Since there have been 146 Kentucky Derbies, its running and the attendant excitement have been a fixture all of my life. All things Derby are the order of the season—well at least the week leading up to the first Saturday in May. Due to the Covid pandemic, the last two runnings have been a bit understated: last year almost invisible, but this year it bounced back a bit. AND, since there is a shut-down of many athletic events, this year television showed much more than in some years. There were hours of the pre-Derby races, extra interviews of “experts,” and commentary on the attendant hoopla: hats and drinks and the beauty of the grounds of Churchill Downs. To mix animal descriptives, it was hog heaven.

In addition to the spectacle of the day in Louisville, there is the at-home-here-in-Indiana ritual of the watch-party with mint juleps, fresh strawberries and asparagus, country ham and biscuits, and Derby pie. Some things just are tradition no matter where one is. It’s important to be primed for the post parade as you watch those magnificent animals and their owners and trainers with the jockeys in their colorful and meaningful silks walk to the gate during the playing of My Old Kentucky Home by the University of Louisville marching band. Always brings a tear to my eye. For a between-Derby fix, I recommend looking at and listening to the internet video of Dan Fogelberg’s Run for the Roses: great lyrics and photos. Today though, at the end of this Chronicle, you’re going to hear a rendition of My Old Kentucky Home by a legendary old Kentucky boy, John Prine.  

Although a city girl and more conversant with riding buses than horses, many who I know and love have far more knowledge of the animals than I. I just love the pageantry and festivity, but not so friends and family. My maternal grandfather, in addition to being a farmer, was a horse-trader.
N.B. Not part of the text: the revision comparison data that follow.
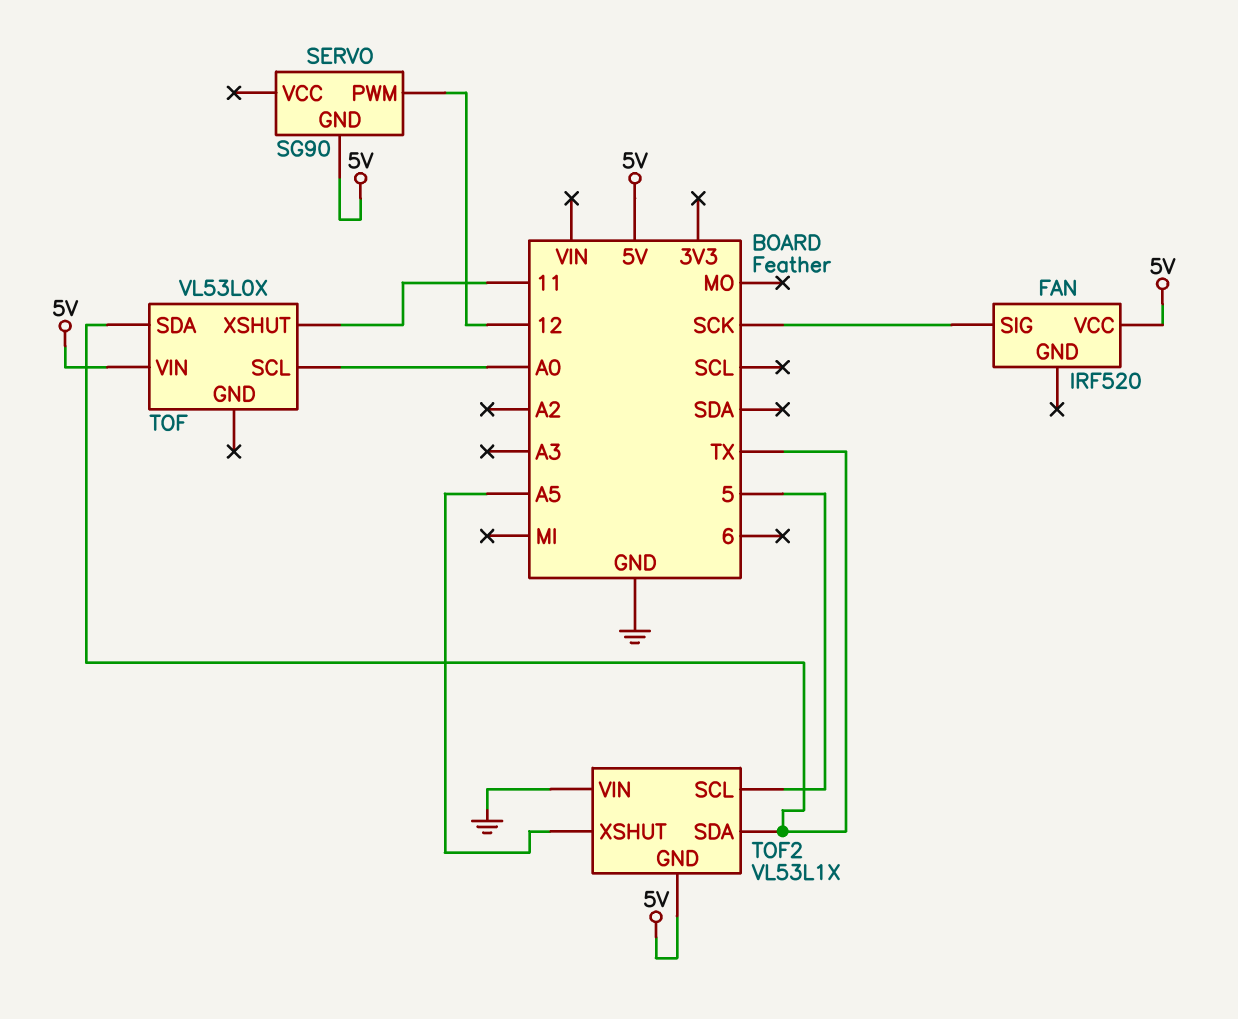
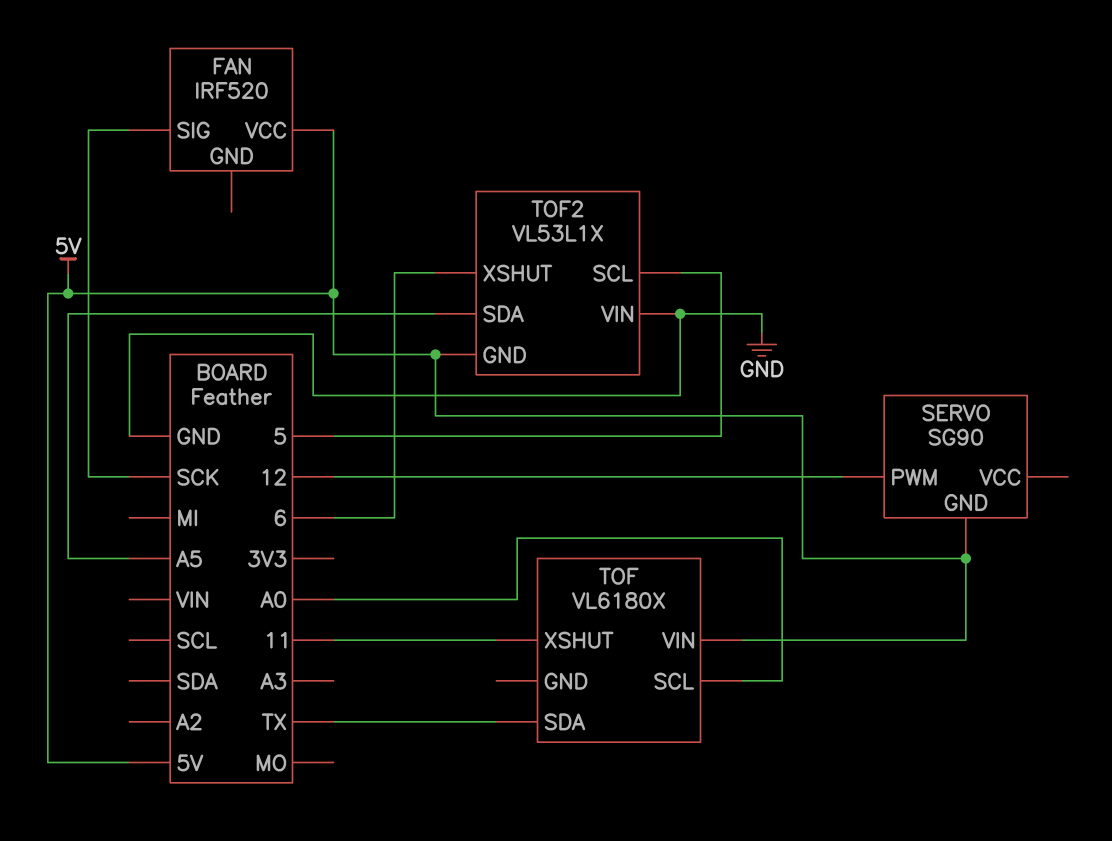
TOF: VL53L0X -> VL6180X
TOF2 pin SDA: TX -> A5
TOF2 pin XSHUT: A5 -> 6

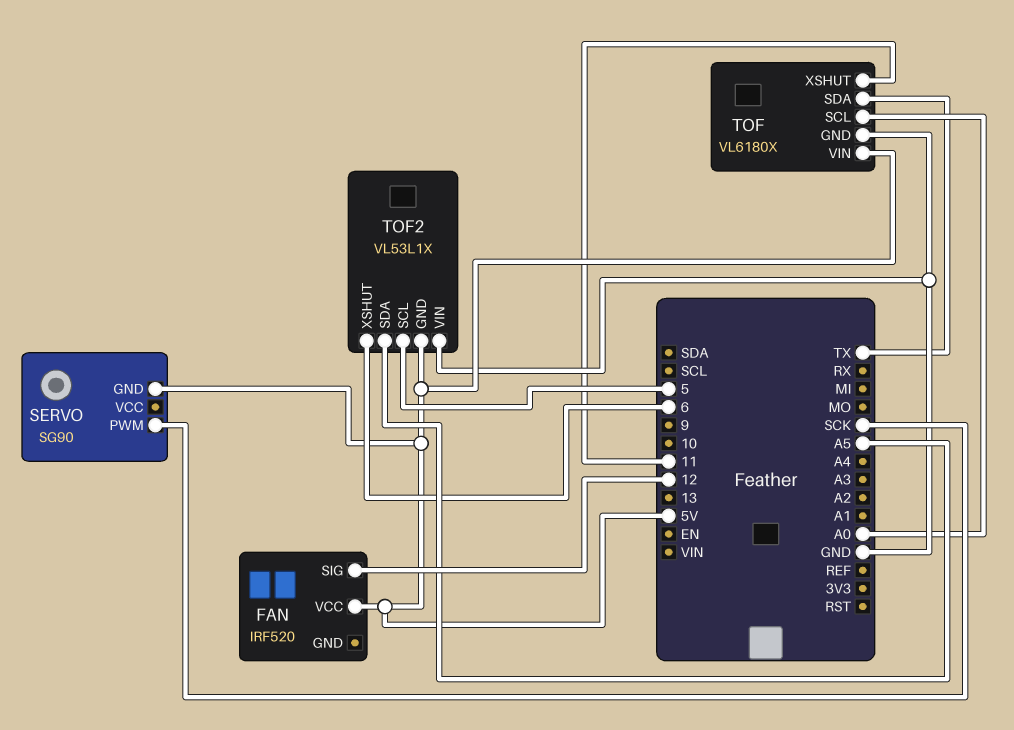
FAN pin SIG: SCK -> 12
SERVO pin PWM: 12 -> SCK
TOF pin GND: none -> GND

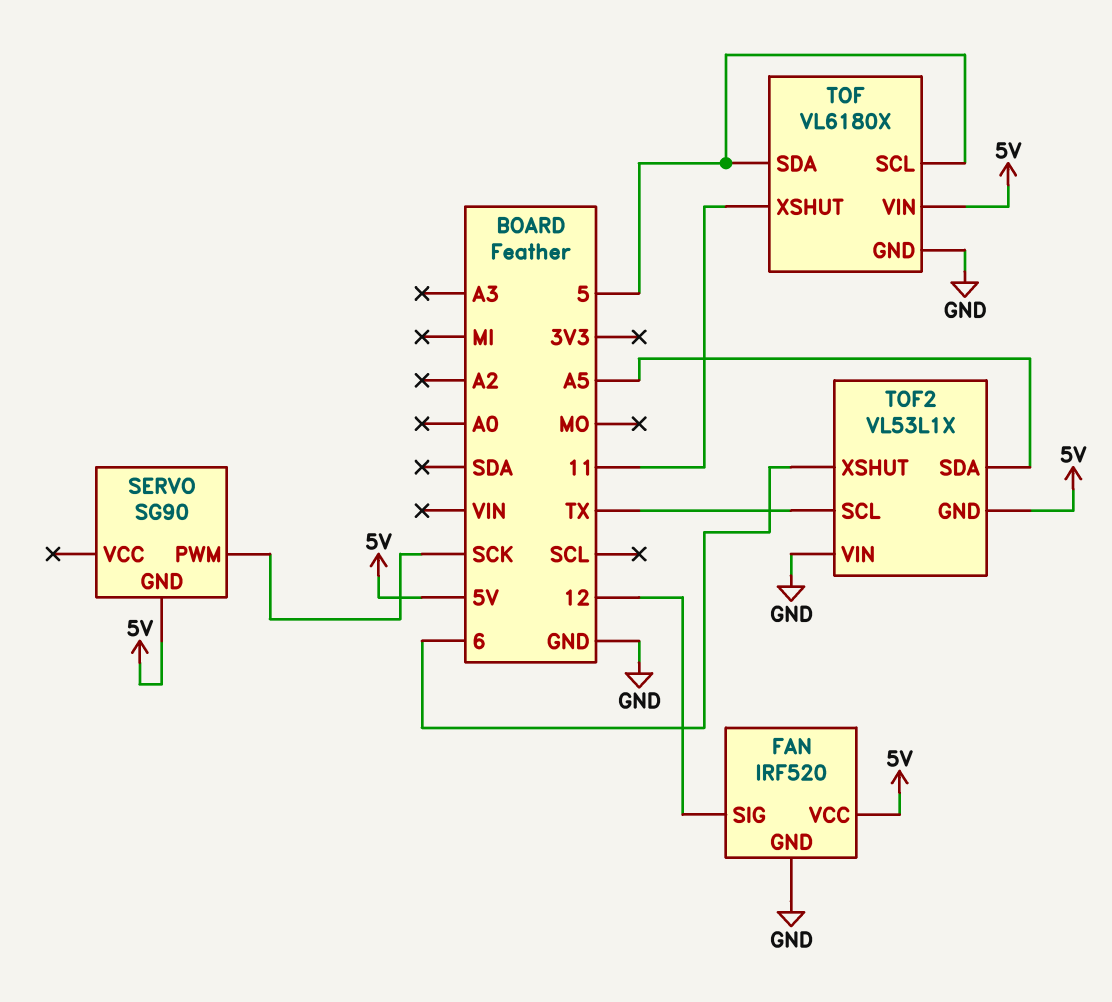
FAN pin GND: none -> GND
TOF pin SCL: A0 -> 5
TOF pin SDA: TX -> 5
TOF2 pin SCL: 5 -> TX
Not of the disreputable sort, but of the genuine animal husbandry sort. Consequently, those of us in the family believe that, growing up, my mother and her siblings saw and absorbed a lot—consciously or not. We think this because Mother, and her youngest sister, Susan, would sometimes go to the track together, each chip in one dollar of a two-dollar bet and come away winners every time. Clearly, they knew what to look for in a winner.

In a combination of young-man’s-fancy and horse-related modes, my friend Patsy’s husband, Alvin, proposed to her on horseback. He mounted a white quarter horse, trotted up to her on her horse, and asked for her hand. Her horse, reputed to be the smartest horse at that barn, nodded in affirmation when he asked. Talk about horse-sense!

In the take-the-girl-out-of-Kentucky mode, when Patsy and I were in Boise, Idaho, we amused ourselves one evening by going to the track there. Not quite the stuff of our mothers, we weren’t winners at the betting window, but we did fulfill the fantasy, a’ la The Thin Man Movies, of getting to do a stint as railbirds. A different ambiance from Derby Day, but great fun too.

In spring-fancy boots, this is Jeanette Saddler Taylor for Michiana Chronicles.

"My Old Kentucky Home" by John Prine

 

Jeanette Saddler Taylor lives and writes in South Bend where she is retired, but is active in several community organizations.